Content starts

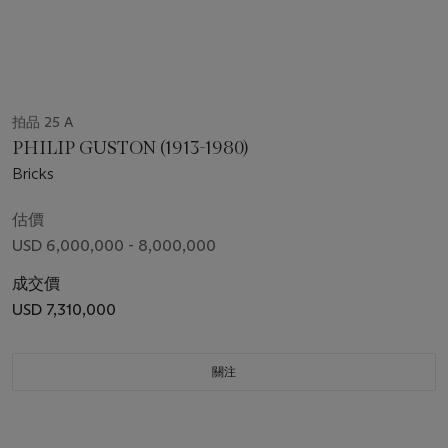
拍品 25 A
PHILIP GUSTON (1913-1980)
Bricks
估價
USD 6,000,000 - 8,000,000
成交價
USD 7,310,000
關注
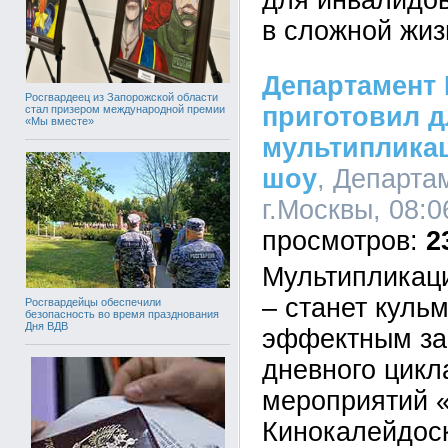
для инвалидов
в сложной жиз
Департамент 
Росгвардеец из Запорожской области
приготовил д
стал призером международной премии
«Мы вместе»
мультиплика
шоу
, Департа
г.Москвы, 08:0
2
Мультипликац
– станет куль
Росгвардейцы обеспечили
безопасность во время празднования
Дня ВДВ
эффектным за
дневного цикл
мероприятий 
Кинокалейдос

Content ends

_Request:_
All lines from the one containing "Департамент" through the final line of the records above are to be set down exactly, and no other line is to appear.

_Final answer:_
Департамент 
Росгвардеец из Запорожской области
приготовил д
стал призером международной премии
«Мы вместе»
мультиплика
шоу
, Департа
г.Москвы, 08:0
2
Мультипликац
– станет куль
Росгвардейцы обеспечили
безопасность во время празднования
Дня ВДВ
эффектным за
дневного цикл
мероприятий 
Кинокалейдос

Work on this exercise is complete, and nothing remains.